RECORDS SHOWN start
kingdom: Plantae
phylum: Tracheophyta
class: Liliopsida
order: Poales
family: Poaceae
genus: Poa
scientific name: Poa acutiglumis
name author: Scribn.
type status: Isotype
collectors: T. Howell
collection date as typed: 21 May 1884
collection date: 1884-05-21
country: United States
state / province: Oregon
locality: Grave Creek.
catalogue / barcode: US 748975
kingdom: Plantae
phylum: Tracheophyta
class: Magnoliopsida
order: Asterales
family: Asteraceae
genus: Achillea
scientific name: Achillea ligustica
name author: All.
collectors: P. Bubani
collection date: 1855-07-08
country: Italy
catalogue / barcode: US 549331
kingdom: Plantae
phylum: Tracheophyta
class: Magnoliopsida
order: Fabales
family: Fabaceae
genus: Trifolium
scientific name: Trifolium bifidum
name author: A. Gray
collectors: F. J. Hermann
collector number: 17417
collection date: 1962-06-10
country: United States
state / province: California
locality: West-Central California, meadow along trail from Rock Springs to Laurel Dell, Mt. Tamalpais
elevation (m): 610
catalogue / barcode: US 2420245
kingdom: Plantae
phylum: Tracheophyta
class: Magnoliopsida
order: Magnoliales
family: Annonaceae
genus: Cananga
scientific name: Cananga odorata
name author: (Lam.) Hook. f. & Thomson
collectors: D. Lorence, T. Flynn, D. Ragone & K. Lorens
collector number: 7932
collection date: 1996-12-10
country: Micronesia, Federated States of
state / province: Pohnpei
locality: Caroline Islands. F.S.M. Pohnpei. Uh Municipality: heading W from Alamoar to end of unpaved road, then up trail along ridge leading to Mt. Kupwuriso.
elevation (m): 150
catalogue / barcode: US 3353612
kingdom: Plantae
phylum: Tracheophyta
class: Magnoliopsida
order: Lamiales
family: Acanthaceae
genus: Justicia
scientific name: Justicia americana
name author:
RECORDS SHOWN end
Please edit the lines of all the records above, changing "collectors" to "collected by" and leaving everything else unchanged.

— ANSWER TO THE EXERCISE —
kingdom: Plantae
phylum: Tracheophyta
class: Liliopsida
order: Poales
family: Poaceae
genus: Poa
scientific name: Poa acutiglumis
name author: Scribn.
type status: Isotype
collected by: T. Howell
collection date as typed: 21 May 1884
collection date: 1884-05-21
country: United States
state / province: Oregon
locality: Grave Creek.
catalogue / barcode: US 748975
kingdom: Plantae
phylum: Tracheophyta
class: Magnoliopsida
order: Asterales
family: Asteraceae
genus: Achillea
scientific name: Achillea ligustica
name author: All.
collected by: P. Bubani
collection date: 1855-07-08
country: Italy
catalogue / barcode: US 549331
kingdom: Plantae
phylum: Tracheophyta
class: Magnoliopsida
order: Fabales
family: Fabaceae
genus: Trifolium
scientific name: Trifolium bifidum
name author: A. Gray
collected by: F. J. Hermann
collector number: 17417
collection date: 1962-06-10
country: United States
state / province: California
locality: West-Central California, meadow along trail from Rock Springs to Laurel Dell, Mt. Tamalpais
elevation (m): 610
catalogue / barcode: US 2420245
kingdom: Plantae
phylum: Tracheophyta
class: Magnoliopsida
order: Magnoliales
family: Annonaceae
genus: Cananga
scientific name: Cananga odorata
name author: (Lam.) Hook. f. & Thomson
collected by: D. Lorence, T. Flynn, D. Ragone & K. Lorens
collector number: 7932
collection date: 1996-12-10
country: Micronesia, Federated States of
state / province: Pohnpei
locality: Caroline Islands. F.S.M. Pohnpei. Uh Municipality: heading W from Alamoar to end of unpaved road, then up trail along ridge leading to Mt. Kupwuriso.
elevation (m): 150
catalogue / barcode: US 3353612
kingdom: Plantae
phylum: Tracheophyta
class: Magnoliopsida
order: Lamiales
family: Acanthaceae
genus: Justicia
scientific name: Justicia americana
name author:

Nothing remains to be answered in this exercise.